**Work instructions:** Find the line that contains "MU 视觉传感器3（MU Vision"; then retype it and each line after it, exactly, through the final line of the data below.
[[ Data for processing open ]]
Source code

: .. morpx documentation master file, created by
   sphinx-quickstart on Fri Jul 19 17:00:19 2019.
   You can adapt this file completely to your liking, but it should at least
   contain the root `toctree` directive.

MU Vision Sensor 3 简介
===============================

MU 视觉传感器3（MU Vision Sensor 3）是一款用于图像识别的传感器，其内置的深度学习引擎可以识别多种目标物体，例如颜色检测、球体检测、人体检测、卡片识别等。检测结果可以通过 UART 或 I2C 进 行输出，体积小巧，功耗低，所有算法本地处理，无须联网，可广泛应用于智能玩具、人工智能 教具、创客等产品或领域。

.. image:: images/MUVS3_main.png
[[ Data for processing closed ]]
**Written answer:**
MU 视觉传感器3（MU Vision Sensor 3）是一款用于图像识别的传感器，其内置的深度学习引擎可以识别多种目标物体，例如颜色检测、球体检测、人体检测、卡片识别等。检测结果可以通过 UART 或 I2C 进 行输出，体积小巧，功耗低，所有算法本地处理，无须联网，可广泛应用于智能玩具、人工智能 教具、创客等产品或领域。

.. image:: images/MUVS3_main.png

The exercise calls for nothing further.